What do you regret most in your life? Why?
Are you even listening? I don’t believe in regret. What’s the point in lingering over the past? What’s done is done. What matters is what is still to come.
What is the strangest situation you’ve ever found yourself in?
Until recently, I would have said my whole life has been one strange situation after another. I’ve always been a fish out of water, making my own way upstream. But now I know that I didn’t really know what “strange” meant. You do know you’re talking to a woman who sometimes breaks out in armor-plated flesh, scales, and talons, right?
Who is your enemy? What makes you enemies?

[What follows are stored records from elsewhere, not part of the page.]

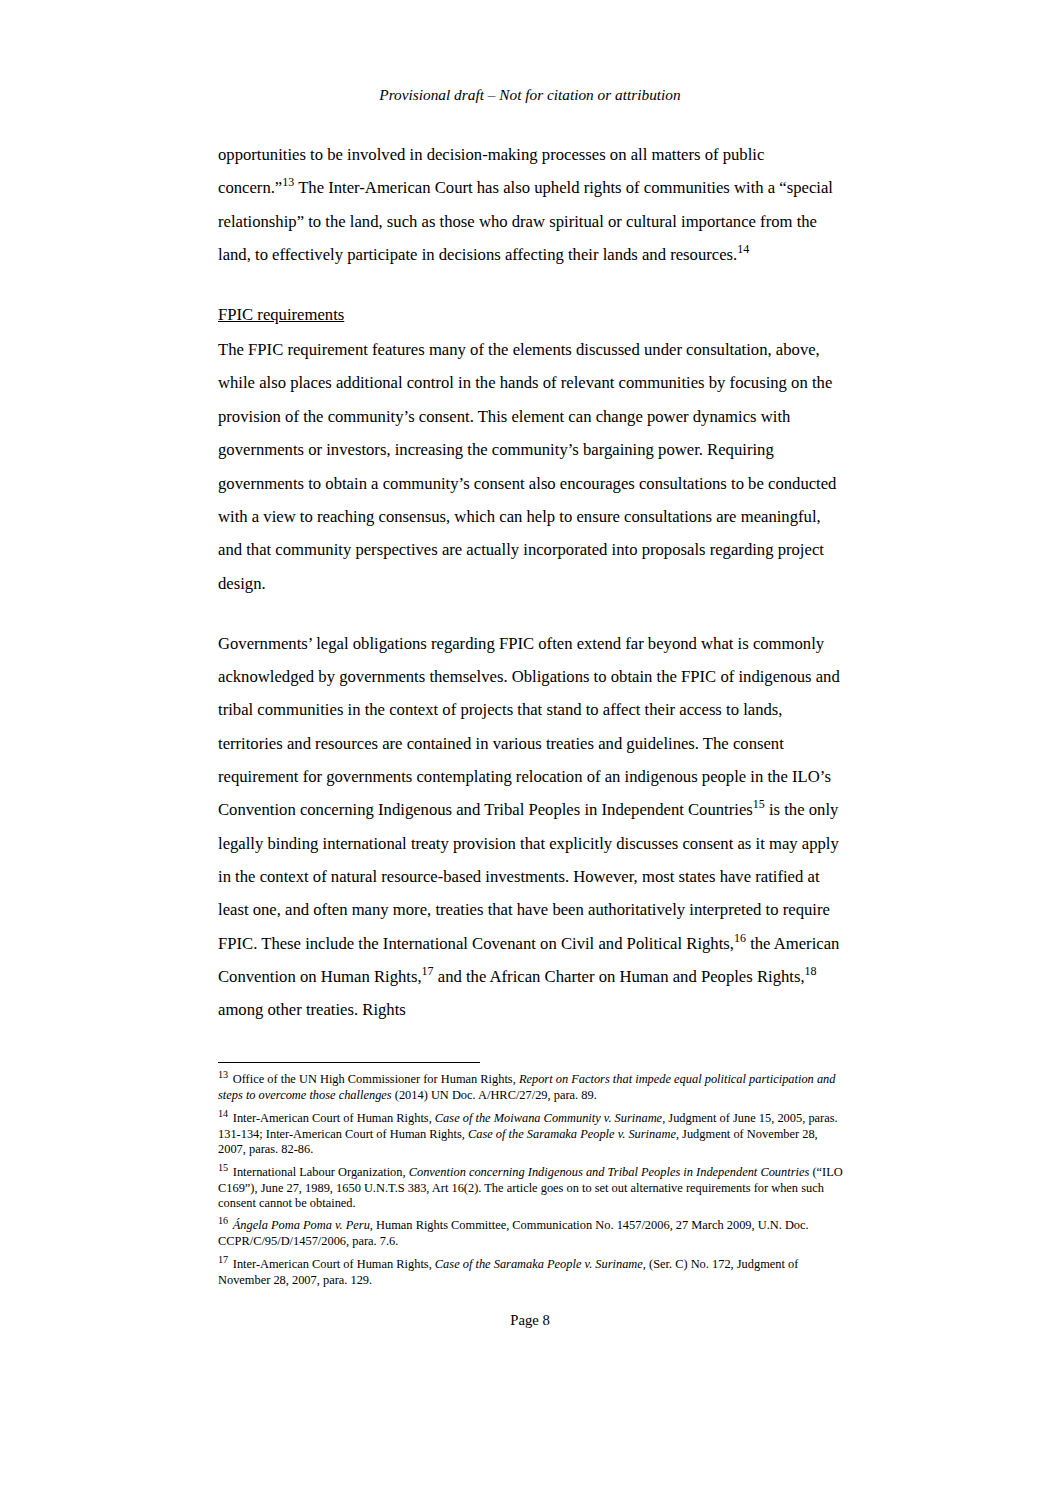Provisional draft – Not for citation or attribution
opportunities to be involved in decision-making processes on all matters of public concern.”13 The Inter-American Court has also upheld rights of communities with a “special relationship” to the land, such as those who draw spiritual or cultural importance from the land, to effectively participate in decisions affecting their lands and resources.14
FPIC requirements
The FPIC requirement features many of the elements discussed under consultation, above, while also places additional control in the hands of relevant communities by focusing on the provision of the community’s consent. This element can change power dynamics with governments or investors, increasing the community’s bargaining power. Requiring governments to obtain a community’s consent also encourages consultations to be conducted with a view to reaching consensus, which can help to ensure consultations are meaningful, and that community perspectives are actually incorporated into proposals regarding project design.
Governments’ legal obligations regarding FPIC often extend far beyond what is commonly acknowledged by governments themselves. Obligations to obtain the FPIC of indigenous and tribal communities in the context of projects that stand to affect their access to lands, territories and resources are contained in various treaties and guidelines. The consent requirement for governments contemplating relocation of an indigenous people in the ILO’s Convention concerning Indigenous and Tribal Peoples in Independent Countries15 is the only legally binding international treaty provision that explicitly discusses consent as it may apply in the context of natural resource-based investments. However, most states have ratified at least one, and often many more, treaties that have been authoritatively interpreted to require FPIC. These include the International Covenant on Civil and Political Rights,16 the American Convention on Human Rights,17 and the African Charter on Human and Peoples Rights,18 among other treaties. Rights
13 Office of the UN High Commissioner for Human Rights, Report on Factors that impede equal political participation and steps to overcome those challenges (2014) UN Doc. A/HRC/27/29, para. 89.
14 Inter-American Court of Human Rights, Case of the Moiwana Community v. Suriname, Judgment of June 15, 2005, paras. 131-134; Inter-American Court of Human Rights, Case of the Saramaka People v. Suriname, Judgment of November 28, 2007, paras. 82-86.
15 International Labour Organization, Convention concerning Indigenous and Tribal Peoples in Independent Countries (“ILO C169”), June 27, 1989, 1650 U.N.T.S 383, Art 16(2). The article goes on to set out alternative requirements for when such consent cannot be obtained.
16 Ángela Poma Poma v. Peru, Human Rights Committee, Communication No. 1457/2006, 27 March 2009, U.N. Doc. CCPR/C/95/D/1457/2006, para. 7.6.
17 Inter-American Court of Human Rights, Case of the Saramaka People v. Suriname, (Ser. C) No. 172, Judgment of November 28, 2007, para. 129.
Page 8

Cindy Liu. It’s cliché to say it, but it’s true in this case: it’s complicated. We’ve been friends for forty years. She’s the only friend I’ve ever really had. But here lately . . . well, let’s just say her moral compass has been skewed. To tell the truth, she’s never been the same since she lost her fiancé back when she was in her thirties. But this? She’s been running experiments on herself and on others. Even on me! We’re going to stop her–me, Leonel, and Jessica. When I get my claws on her, she’s going to pay for what she’s done to me and to them. She’s got some serious explaining to do.
Who do you most admire in your world? Why?
If you ever tell him I said this, I’ll deny it, but Leonel Alvarez. He–she–whatever. Gender is a little complicated with Leonel. Anyway–Leonel is the truest heart I know. We might not see eye to eye, but I know he’s got my back and there’s no one I’d rather have watching out for me–even if he’s excruciatingly naive and annoyingly honest sometimes.